I “nuovi pazienti” ci trasmettono la sensazione che da soli non possono creare le condizioni per fare analisi: la strada da intraprendere è quella di conservare il progetto di fare analisi, stando in una dimensione temporale analitica, modificando il set. In questa prospettiva l’analista si assume un compito fondamentale: distinguere tra set e setting (tra parte strutturale fisica, formale e parte mentale) modificando prevalentemente il primo. A fianco del processo analitico classico, riguardante il rapporto tra conscio ed inconscio o tra Es, Io e Super-Io, occorre aggiungere l’attività interpretativa sulla mancata percezione della realtà sociale del paziente.

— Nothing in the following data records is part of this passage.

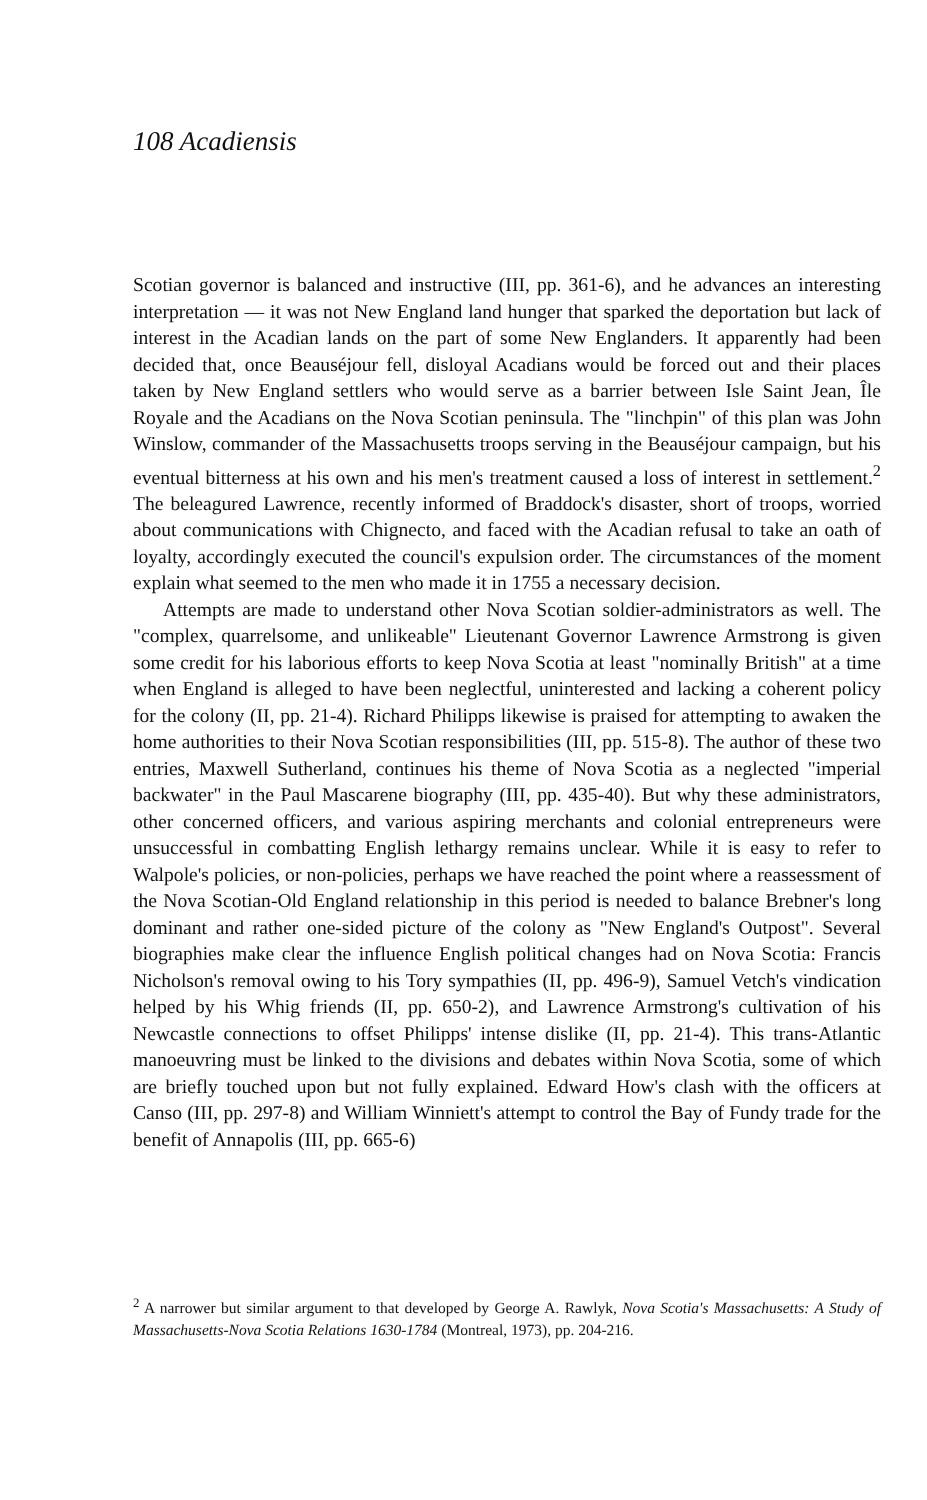108 Acadiensis
Scotian governor is balanced and instructive (III, pp. 361-6), and he advances an interesting interpretation — it was not New England land hunger that sparked the deportation but lack of interest in the Acadian lands on the part of some New Englanders. It apparently had been decided that, once Beauséjour fell, disloyal Acadians would be forced out and their places taken by New England settlers who would serve as a barrier between Isle Saint Jean, Île Royale and the Acadians on the Nova Scotian peninsula. The "linchpin" of this plan was John Winslow, commander of the Massachusetts troops serving in the Beauséjour campaign, but his eventual bitterness at his own and his men's treatment caused a loss of interest in settlement.<sup>2</sup> The beleagured Lawrence, recently informed of Braddock's disaster, short of troops, worried about communications with Chignecto, and faced with the Acadian refusal to take an oath of loyalty, accordingly executed the council's expulsion order. The circumstances of the moment explain what seemed to the men who made it in 1755 a necessary decision.
Attempts are made to understand other Nova Scotian soldier-administrators as well. The "complex, quarrelsome, and unlikeable" Lieutenant Governor Lawrence Armstrong is given some credit for his laborious efforts to keep Nova Scotia at least "nominally British" at a time when England is alleged to have been neglectful, uninterested and lacking a coherent policy for the colony (II, pp. 21-4). Richard Philipps likewise is praised for attempting to awaken the home authorities to their Nova Scotian responsibilities (III, pp. 515-8). The author of these two entries, Maxwell Sutherland, continues his theme of Nova Scotia as a neglected "imperial backwater" in the Paul Mascarene biography (III, pp. 435-40). But why these administrators, other concerned officers, and various aspiring merchants and colonial entrepreneurs were unsuccessful in combatting English lethargy remains unclear. While it is easy to refer to Walpole's policies, or non-policies, perhaps we have reached the point where a reassessment of the Nova Scotian-Old England relationship in this period is needed to balance Brebner's long dominant and rather one-sided picture of the colony as "New England's Outpost". Several biographies make clear the influence English political changes had on Nova Scotia: Francis Nicholson's removal owing to his Tory sympathies (II, pp. 496-9), Samuel Vetch's vindication helped by his Whig friends (II, pp. 650-2), and Lawrence Armstrong's cultivation of his Newcastle connections to offset Philipps' intense dislike (II, pp. 21-4). This trans-Atlantic manoeuvring must be linked to the divisions and debates within Nova Scotia, some of which are briefly touched upon but not fully explained. Edward How's clash with the officers at Canso (III, pp. 297-8) and William Winniett's attempt to control the Bay of Fundy trade for the benefit of Annapolis (III, pp. 665-6)
<sup>2</sup> A narrower but similar argument to that developed by George A. Rawlyk, Nova Scotia's Massachusetts: A Study of Massachusetts-Nova Scotia Relations 1630-1784 (Montreal, 1973), pp. 204-216.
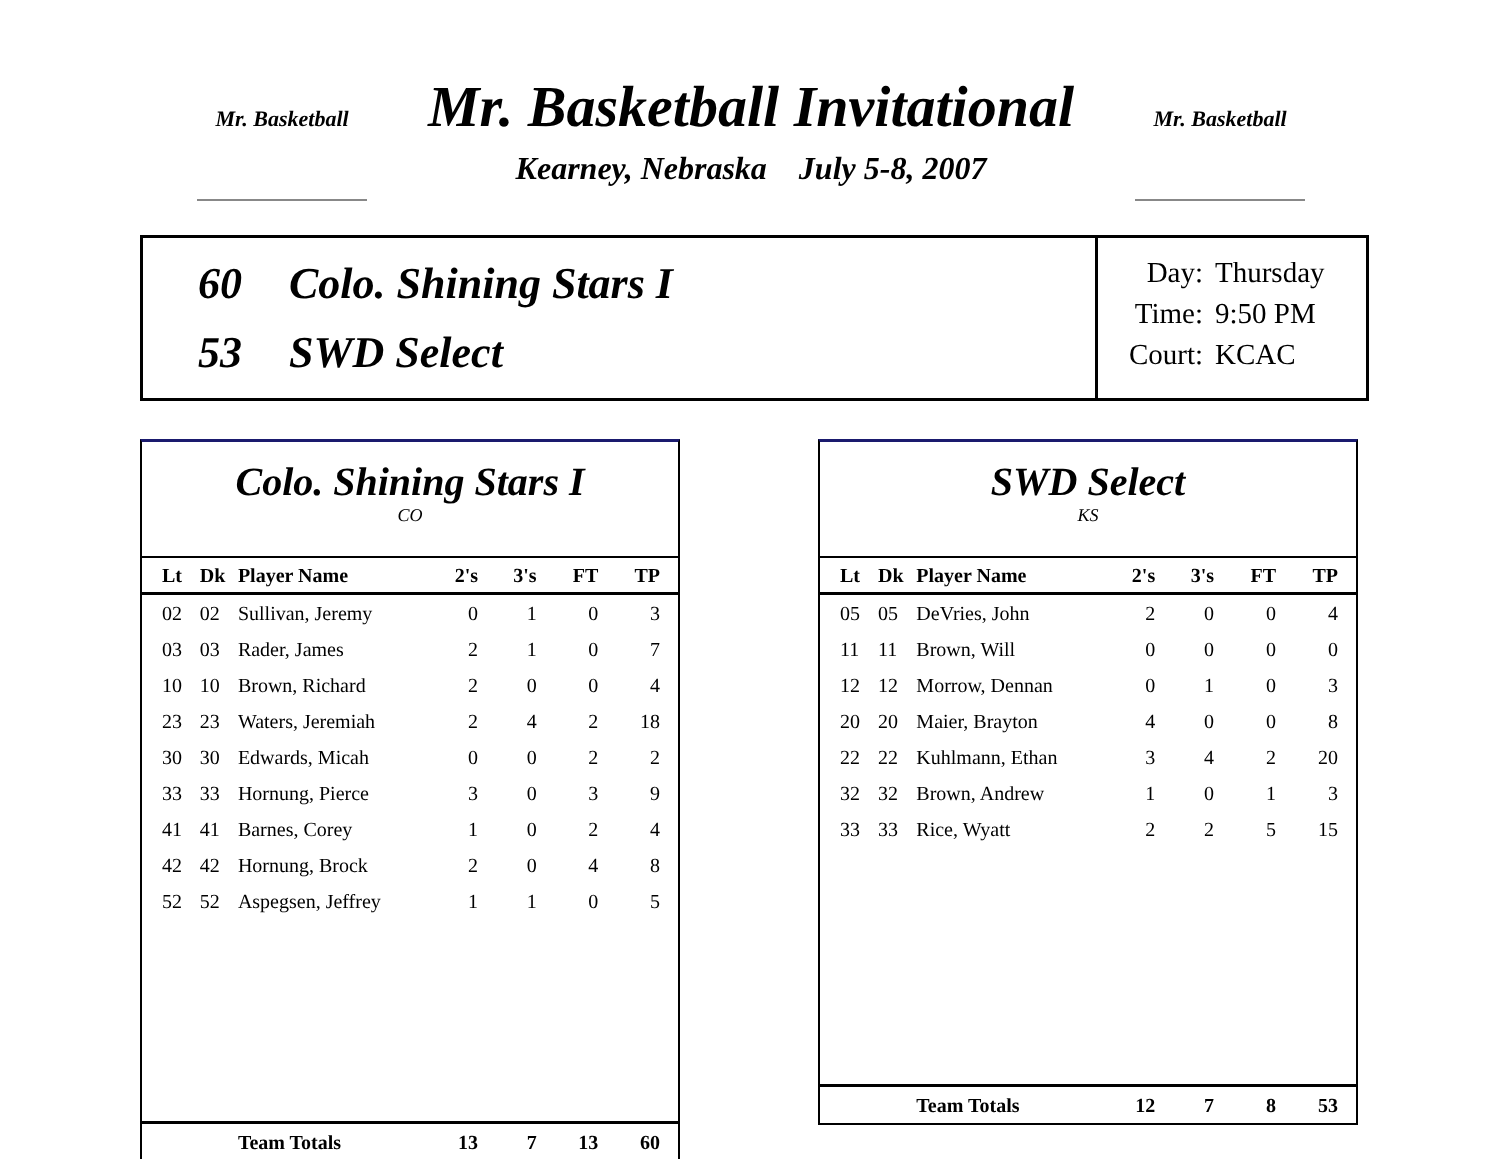Mr. Basketball
Mr. Basketball Invitational
Kearney, Nebraska July 5-8, 2007
Mr. Basketball
60 Colo. Shining Stars I
53 SWD Select
Day: Thursday
Time: 9:50 PM
Court: KCAC
Colo. Shining Stars I
CO
| Lt | Dk | Player Name | 2's | 3's | FT | TP |
| --- | --- | --- | --- | --- | --- | --- |
| 02 | 02 | Sullivan, Jeremy | 0 | 1 | 0 | 3 |
| 03 | 03 | Rader, James | 2 | 1 | 0 | 7 |
| 10 | 10 | Brown, Richard | 2 | 0 | 0 | 4 |
| 23 | 23 | Waters, Jeremiah | 2 | 4 | 2 | 18 |
| 30 | 30 | Edwards, Micah | 0 | 0 | 2 | 2 |
| 33 | 33 | Hornung, Pierce | 3 | 0 | 3 | 9 |
| 41 | 41 | Barnes, Corey | 1 | 0 | 2 | 4 |
| 42 | 42 | Hornung, Brock | 2 | 0 | 4 | 8 |
| 52 | 52 | Aspegsen, Jeffrey | 1 | 1 | 0 | 5 |
| | | Team Totals | 13 | 7 | 13 | 60 |
SWD Select
KS
| Lt | Dk | Player Name | 2's | 3's | FT | TP |
| --- | --- | --- | --- | --- | --- | --- |
| 05 | 05 | DeVries, John | 2 | 0 | 0 | 4 |
| 11 | 11 | Brown, Will | 0 | 0 | 0 | 0 |
| 12 | 12 | Morrow, Dennan | 0 | 1 | 0 | 3 |
| 20 | 20 | Maier, Brayton | 4 | 0 | 0 | 8 |
| 22 | 22 | Kuhlmann, Ethan | 3 | 4 | 2 | 20 |
| 32 | 32 | Brown, Andrew | 1 | 0 | 1 | 3 |
| 33 | 33 | Rice, Wyatt | 2 | 2 | 5 | 15 |
| | | Team Totals | 12 | 7 | 8 | 53 |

Come non ipotizzare che la “famiglia come organizzazione” abbia a che vedere con i tratti “sociali” dei “nuovi pazienti” : come una patologia sovrapposta e intrecciata a quella più specifica e personale quando, nella fase iniziale del trattamento presentano disturbi multiformi, disagi indefinibili e una forte resistenza ad un progetto di trattamento stabile e di lunga durata perché troppo impegnativo. Solo attraverso un accorto e cauto lavoro di dosaggio, tra sofferenza e fretta “sociale” introiettata, la relazione analitica gradualmente potrà strutturarsi e stabilizzarsi.